Salvador tem meia dúzia de dias. Não tem casa. Não tem colo maternal. Não tem amor de mãe. Tem a caridade da Maternidade do hospital. Tem a enfermeira de turno. Tem a compaixão dos portugueses. Sara talvez tenha saudades da sua mãe, da cachupa, da família, da sua ilha. Sara não devia estar numa cidade estranha. Num país que não a acolheu. Para o mundo, Sara é só mais uma imigrante inconvertida. Marginal que virou criminosa. Duplamente condenada, pela justiça e pelo público. Não sabemos as vezes que Sara se zangou por ver a sua barriga a crescer. As vezes que não falou ao Salvador. No interior da sua tenda, montada nas pedras da nossa calçada, não sabemos quantas vezes Sara chorou.

Talvez desesperada e com pena de si própria. Incapaz de encontrar um rumo. De penalizar as suas próprias escolhas.

Imaginamos as dores que Sara teve no parto, sozinha fazendo força e trazendo ao mundo um filho pelas próprias mãos. Afastada de todos com o plano bem engendrado. Horrorizados, imaginamos o alívio que Sara teve ao despejá-lo. Talvez sem despedida. Nunca o saberemos. Nunca saberemos o que vai na falta de alma dos outros que estão na margem oposta. Gostaríamos de os compreender e trazê-los para a margem de cá. “A única margem que devia de existir. A margem da dignidade. A margem da humanidade.” A margem de quem sente num filho um amor maior que a si próprio. E glorificar quem com pouco, tudo faz, para criar os seus.

“No frenesim egoísta em que o ser humano se tornou”, até desculpamos a atitude vil em abandonar bebés recém-nascidos que noutros tempos eram deixados, em mantas enrolados, na soleira de uma qualquer porta. Como é possível entender um bebé despido, num saco plástico, jogado num eco-ponto amarelo, de uma altura três vezes a sua, deixado para ser triturado pela máquina de recolha do cartão, abandonado pela sua própria mãe?
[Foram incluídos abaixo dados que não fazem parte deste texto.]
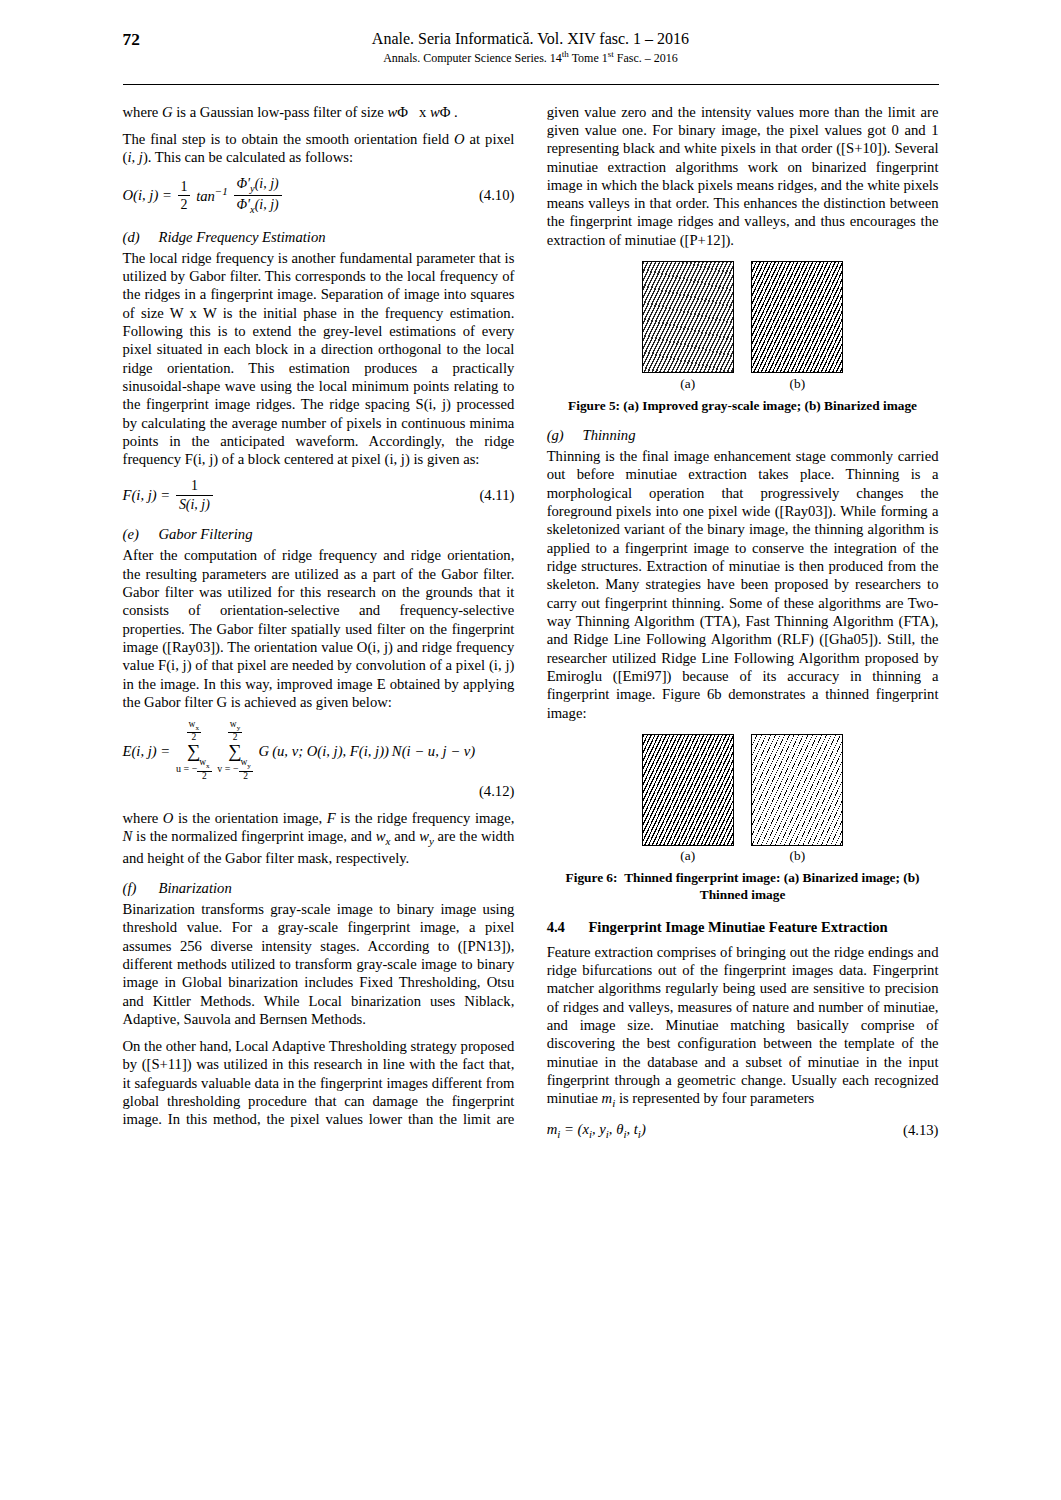72
Anale. Seria Informatică. Vol. XIV fasc. 1 – 2016
Annals. Computer Science Series. 14th Tome 1st Fasc. – 2016
where G is a Gaussian low-pass filter of size wΦ x wΦ .
The final step is to obtain the smooth orientation field O at pixel (i, j). This can be calculated as follows:
O(i, j) = 12 tan−1 Φ′y(i, j) Φ′x(i, j) (4.10)
(d) Ridge Frequency Estimation
The local ridge frequency is another fundamental parameter that is utilized by Gabor filter. This corresponds to the local frequency of the ridges in a fingerprint image. Separation of image into squares of size W x W is the initial phase in the frequency estimation. Following this is to extend the grey-level estimations of every pixel situated in each block in a direction orthogonal to the local ridge orientation. This estimation produces a practically sinusoidal-shape wave using the local minimum points relating to the fingerprint image ridges. The ridge spacing S(i, j) processed by calculating the average number of pixels in continuous minima points in the anticipated waveform. Accordingly, the ridge frequency F(i, j) of a block centered at pixel (i, j) is given as:
F(i, j) = 1 S(i, j) (4.11)
(e) Gabor Filtering
After the computation of ridge frequency and ridge orientation, the resulting parameters are utilized as a part of the Gabor filter. Gabor filter was utilized for this research on the grounds that it consists of orientation-selective and frequency-selective properties. The Gabor filter spatially used filter on the fingerprint image ([Ray03]). The orientation value O(i, j) and ridge frequency value F(i, j) of that pixel are needed by convolution of a pixel (i, j) in the image. In this way, improved image E obtained by applying the Gabor filter G is achieved as given below:
E(i, j) = wx 2 ∑ u = −wx 2 wy 2 ∑ v = −wy 2 G (u, v; O(i, j), F(i, j)) N(i − u, j − v)
(4.12)
where O is the orientation image, F is the ridge frequency image, N is the normalized fingerprint image, and wx and wy are the width and height of the Gabor filter mask, respectively.
(f) Binarization
Binarization transforms gray-scale image to binary image using threshold value. For a gray-scale fingerprint image, a pixel assumes 256 diverse intensity stages. According to ([PN13]), different methods utilized to transform gray-scale image to binary image in Global binarization includes Fixed Thresholding, Otsu and Kittler Methods. While Local binarization uses Niblack, Adaptive, Sauvola and Bernsen Methods.
On the other hand, Local Adaptive Thresholding strategy proposed by ([S+11]) was utilized in this research in line with the fact that, it safeguards valuable data in the fingerprint images different from global thresholding procedure that can damage the fingerprint image. In this method, the pixel values lower than the limit are given value zero and the intensity values more than the limit are given value one. For binary image, the pixel values got 0 and 1 representing black and white pixels in that order ([S+10]). Several minutiae extraction algorithms work on binarized fingerprint image in which the black pixels means ridges, and the white pixels means valleys in that order. This enhances the distinction between the fingerprint image ridges and valleys, and thus encourages the extraction of minutiae ([P+12]).
(a)
(b)
Figure 5: (a) Improved gray-scale image; (b) Binarized image
(g) Thinning
Thinning is the final image enhancement stage commonly carried out before minutiae extraction takes place. Thinning is a morphological operation that progressively changes the foreground pixels into one pixel wide ([Ray03]). While forming a skeletonized variant of the binary image, the thinning algorithm is applied to a fingerprint image to conserve the integration of the ridge structures. Extraction of minutiae is then produced from the skeleton. Many strategies have been proposed by researchers to carry out fingerprint thinning. Some of these algorithms are Two-way Thinning Algorithm (TTA), Fast Thinning Algorithm (FTA), and Ridge Line Following Algorithm (RLF) ([Gha05]). Still, the researcher utilized Ridge Line Following Algorithm proposed by Emiroglu ([Emi97]) because of its accuracy in thinning a fingerprint image. Figure 6b demonstrates a thinned fingerprint image:
(a)
(b)
Figure 6: Thinned fingerprint image: (a) Binarized image; (b) Thinned image
4.4 Fingerprint Image Minutiae Feature Extraction
Feature extraction comprises of bringing out the ridge endings and ridge bifurcations out of the fingerprint images data. Fingerprint matcher algorithms regularly being used are sensitive to precision of ridges and valleys, measures of nature and number of minutiae, and image size. Minutiae matching basically comprise of discovering the best configuration between the template of the minutiae in the database and a subset of minutiae in the input fingerprint through a geometric change. Usually each recognized minutiae mi is represented by four parameters
mi = (xi, yi, θi, ti) (4.13)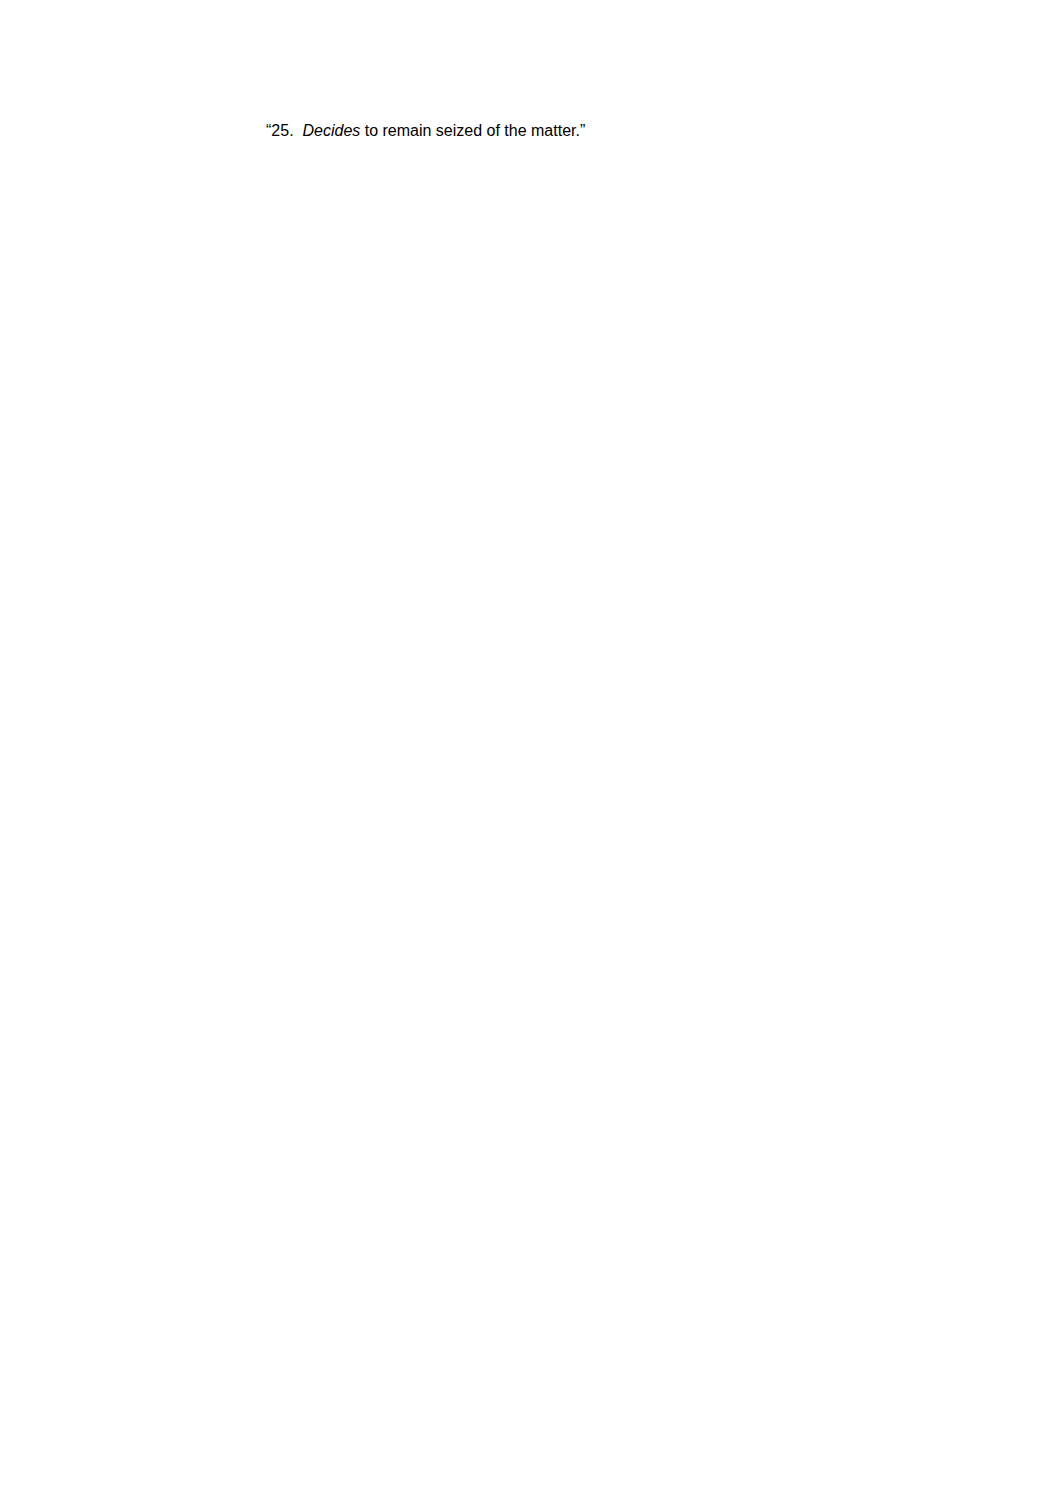“25. Decides to remain seized of the matter.”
Não nos importamos com a fome da criança deixada ali ao frio, sem mamar, sem calor, sem amor. Só tentamos arranjar uma plausível razão que desculpe Sara. Aliviamos a consciência na vida difícil da prostituição de quem vive na rua. De quem cá chegou e não singrou, mas somente piorou a sua condição. Coisificamos um recém-nascido. Pensamos naquela mulher que foi apenas mãe e na sua vida sofrida por 22 anos. Faz-se disto um negócio. Damos palco a quem a defende. Afinal quem a condena só pode ser muito mau. Abrem-se mentalidades. Pomos uma nação a pensar nos pobres imigrantes, aqueles que nos dizem que precisamos desesperadamente receber. Depois de quase 10 anos a matar os nossos filhos por nascer. Assistimos incrédulos e coniventes, à visita da Ministra da Justiça a Tires. A desgraçada da Sara, nem devia lá estar…embora ela até agradeça, pois o aborto do seu amor maternal, colocou-a debaixo de um tecto em pleno Inverno, com roupa, comida e cama lavada.

Restam-nos a selfies do presidente Marcelo, que pela primeira vez em muito tempo, escolheu o lado certo, o do pobre sem abrigo, herói esquecido que salvou da morte certa, o indesejado Salvador.

Mas que Mundo é este onde se insiste em vitimizar os criminosos, e esquecer as verdadeiras vítimas? Será que nem um bebé enfiado num saco de plástico para morrer cruelmente vos entra na consciência?! Este texto é uma réplica. Ambígua. Tal como as réplicas de um terramoto. Tal como o corpo do texto e da criança escondida… O lamechas autor da crónica do Público, teve a falha de se esquecer do pobre Salvador, abandonado ao tremor da hipotermia, nesta terra sem vergonha, logo nas suas mais importantes, primeiras 15 horas de vida.

Que venha daí um verdadeiro salvador, pois este progresso, que soa a retrocesso, anseia desesperadamente por uma grande salvação.